ABOUT THIS TASK:
Transcribe each of the following items verbatim, omitting the pictures from your answer.

PROVIDED ENTRIES:

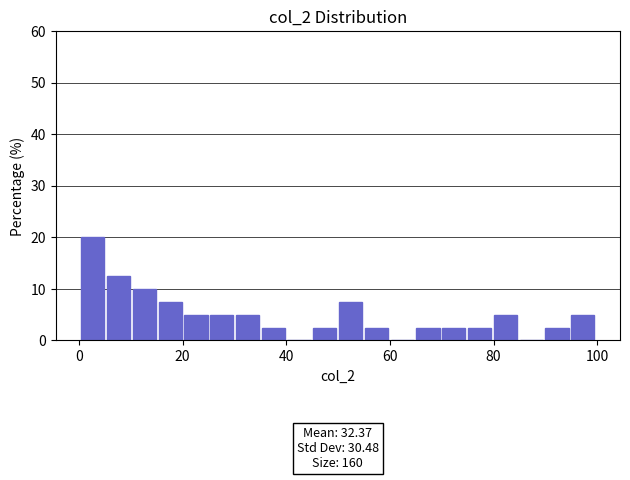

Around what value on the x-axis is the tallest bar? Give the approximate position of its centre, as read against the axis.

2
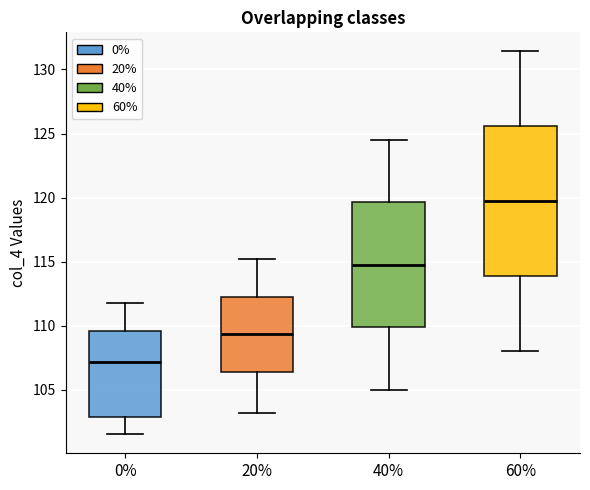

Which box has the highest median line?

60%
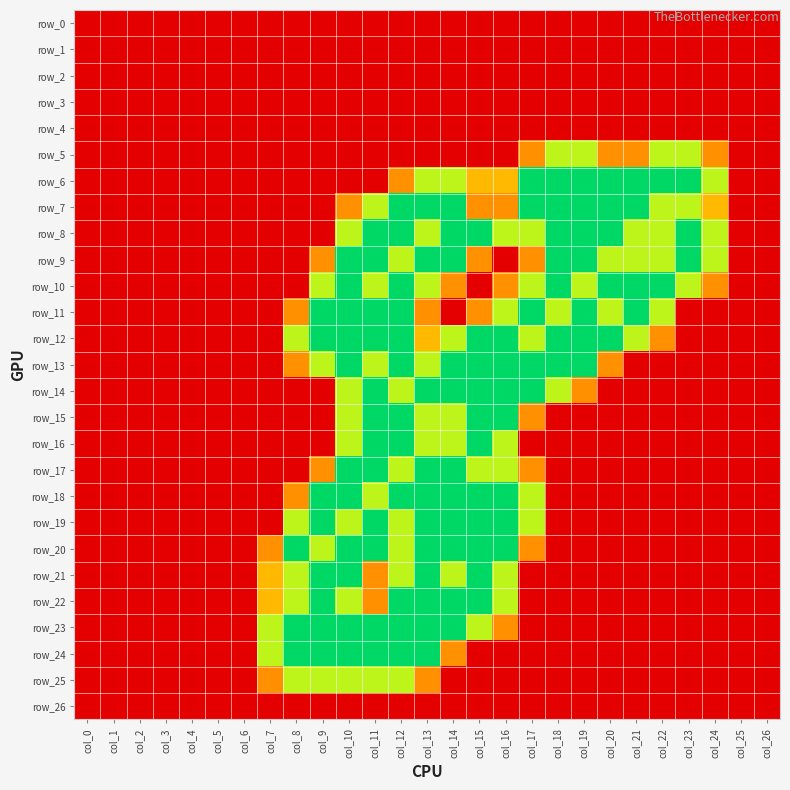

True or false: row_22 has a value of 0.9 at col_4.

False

EXERCISE SOLUTION:
Around what value on the x-axis is the tallest bar? Give the approximate position of its centre, as read against the axis.

2

Which box has the highest median line?

60%

True or false: row_22 has a value of 0.9 at col_4.

False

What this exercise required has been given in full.